Remember that you will need to change back to monthly frequency if you want to run a REANAYLSIS
- Third Submit the super-job (that will integrate your whole ensemble):
- qsub Integrate_ens_predict.sh
Reduction and Compression of outputs
The amount of storage produced by ensemble run, and it is needed to try to reduce it as much as possible before starting backing up the data. It is recommended to proceed with that regularly while you are progressing with your reanalysis. As such you are sure that you keeping the work usage low. After you are finished with reducing and compressing you can proceed with backing up the data to for example NORSTORE. This should be done in two step:
- First, try to only retain file that you are really going to use. There is currently a script called Reduce_Exp_size.sh that only keep: 4 restart per year, ocean monthly average file, h0 output for atmosphere and land.
- Second,After running the previous step you can convert the output from netcd3 to netcdf4 (this will save approximately 50% of output) and zip ensemble of restart file together. The conversion is done in parallel and should be launched to the queue as follow:
- qsub noresm2netcdf4.pbs
This script will automatically remove the file converted or tared from your archive folder and store then in /work/$USER/Convertion/ with the exact similar name and structure.
Archiving to NorStore
NorStore is a machine in Oslo that provides storage facility. Via EPOCASA project we do have 10 TB of storage on disk and 10 TB of storage on tape. In order to loging to norstore, we are recommending to do so via login3:
- ssh -Y login3.norstore.uio.no'
Disk storage
Our available storage disk is on :
- /projects/NS9039K/shared/norcpm/cases/
We have orginise experiment in 3 parts:
- Preindustrial_spinup, which are long run with pre-industrial forcing
- Historical run, which are ensemble run from 1850-> present (often referred as FREE)
- NorCPM, which are experiment with initialisation
The file README provides a small description of each experiment so please edit it if you add anything. In the Folder Script ythat may be useful (transfert files from the Conversion folder, mv restart to hexagon, identify missing files)
Tape storage
Our available storage on tape is :
- /tape/NS9039K/shared/norcpm/cases/
the command are slight different on tape. You need to use lst and cpt instead of ls and cp. You can use the /scratch/${USER} on norstore to transfert file temporarly before transfering from (or to) hexagon.

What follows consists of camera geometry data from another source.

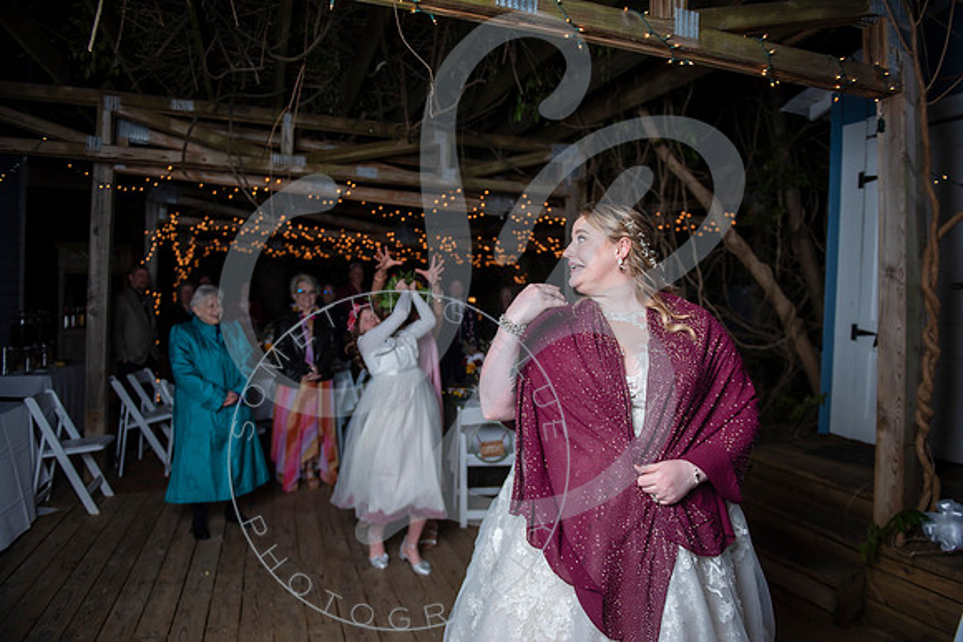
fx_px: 647
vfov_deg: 52.8
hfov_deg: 73.3
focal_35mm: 24
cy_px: 321
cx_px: 484
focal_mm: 24
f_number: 2.8
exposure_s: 1/160
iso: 100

How to transfert data from Conversion folder
We have seen above how to Reduce and compress output on Hexagon. In order to backup this data you can follow the folloing list of command:
- Create a new folder in the architecture and edit the README accordingly to describe your new experiment
- Go in the folder and copy the script Transfert_file.sh from /projects/NS9039K/shared/norcpm/cases/Script/
- Run the script. This will copy and remove the file from hexagon.